The following table presents the reconciliation of Adjusted EBITDA to its most comparable GAAP measure, net loss, as reported (unaudited):

  Three Months Ended Nine Months Ended
(in thousands) September 27, 2025 September 28, 2024 September 27, 2025 September 28, 2024
Net loss, as reported $(110,688) $(26,576) $(192,846) $(115,416)
Income tax benefit     6      (26)
Interest expense  4,418   1,028   7,444   3,072 
Depreciation and amortization expense(1)  7,604   5,282   20,081   17,464 
Share-based compensation expense  3,767   5,905   13,924   17,753 
Non-cash charges related to suspension and substantial cessation of operational activities in China(2)  1,757      5,579    
Costs related to partial lease termination, net of amounts included in depreciation and amortization expense(3)  169      443    
Loss from impairment of long-lived assets  77,414      77,414    
Accrued litigation settlement costs           7,500 
Remeasurement of warrant liability  (5,318)     (5,318)   
Other, net(4)(5)  (750)  (5,405)  (12,799)  (6,005)
Adjusted EBITDA $(21,627) $(19,760) $(86,078) $(75,658)
Net loss as a % of net revenues (157.6)% (32.8)% (90.2)% (46.2)%
Adjusted EBITDA as a % of net revenues (30.8)% (24.4)% (40.2)% (30.3)%

_____________

(1)Excludes $1.7 million and $4.9 million in accelerated depreciation related to suspension and substantial cessation of operational activities in China in the three and nine months ended September 27, 2025, respectively.
(2)Includes $1.7 million and $4.9 million in accelerated depreciation related to suspension and substantial cessation of operational activities in China in the three and nine months ended September 27, 2025, respectively, and $0 and $0.6 million in inventory and asset write-offs related to suspension and substantial cessation of operational activities in China in the three and nine months ended September 27, 2025, respectively.

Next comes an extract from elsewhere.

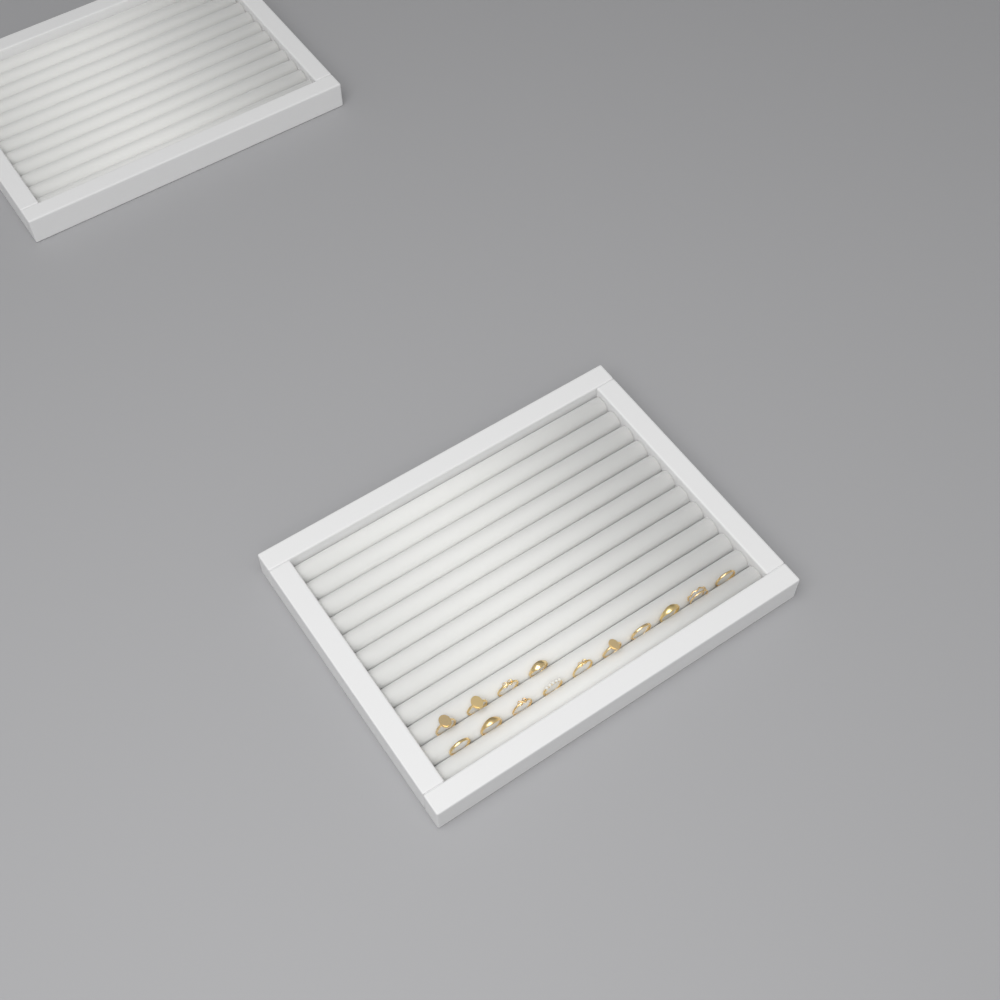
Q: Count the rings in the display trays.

(3)Includes $0.2 million and $0.4 million in amortization of lease termination costs apportioned for the three and nine months ended September 27, 2025, respectively, that are already included in Depreciation and amortization expense above. No such costs were incurred in the three and nine months ended September 28, 2024.

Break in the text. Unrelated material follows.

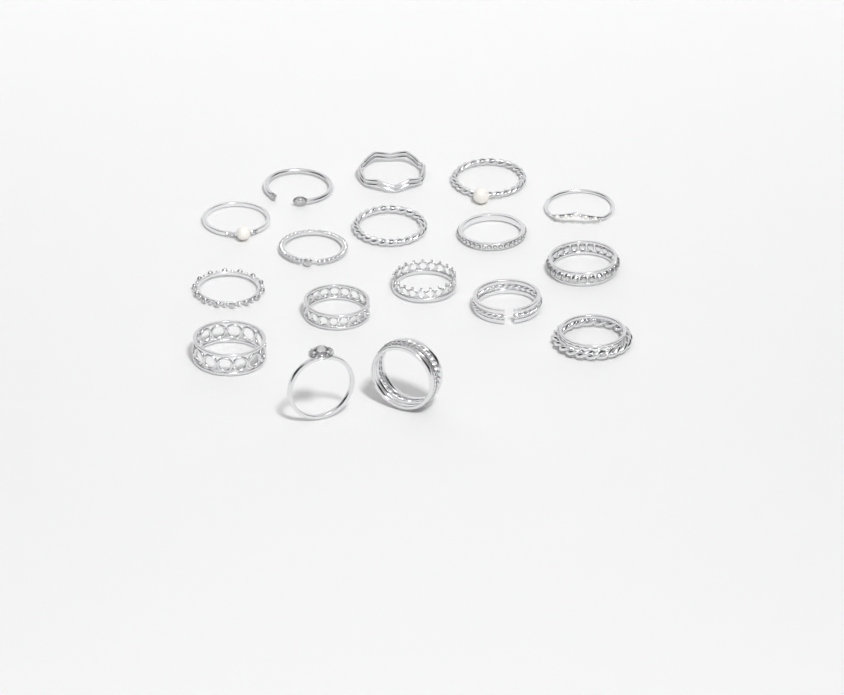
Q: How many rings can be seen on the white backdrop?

(4)Includes $0.1 million and $4.1 million in net realized and unrealized foreign currency transaction gains in the three months ended September 27, 2025 and September 28, 2024, respectively. Includes $11.1 million and $0.6 million in net realized and unrealized foreign currency transaction gains in the nine months ended September 27, 2025 and September 28, 2024, respectively.

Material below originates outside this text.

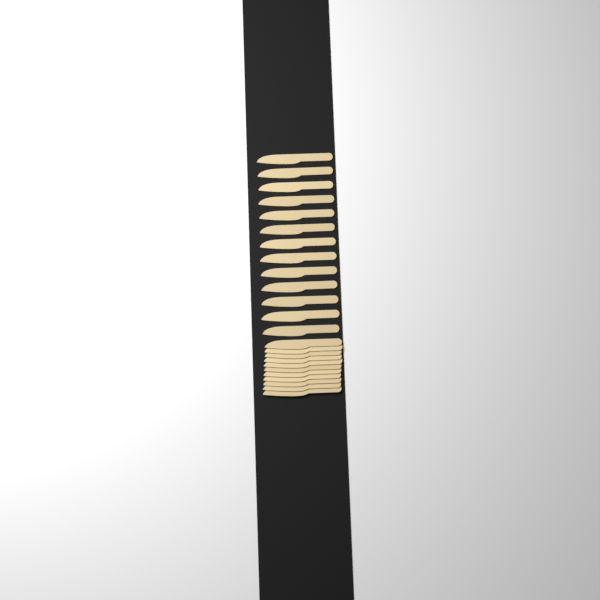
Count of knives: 24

(5)Includes $0.6 million and $1.4 million in interest income in the three months ended September 27, 2025 and September 28, 2024, respectively. Includes $2.0 million and $5.1 million in interest income in the nine months ended September 27, 2025 and September 28, 2024, respectively. Includes $0.5 million in subsidies received from the Jiaxing Economic Development Zone Finance Bureau related to our investment in BYND JX in the nine months ended September 28, 2024.



1 This release includes references to non-GAAP financial measures. Refer to “Non-GAAP Financial Measures” later in this release for the definitions of the non-GAAP financial measures presented and a reconciliation of these measures to their closest comparable GAAP measures.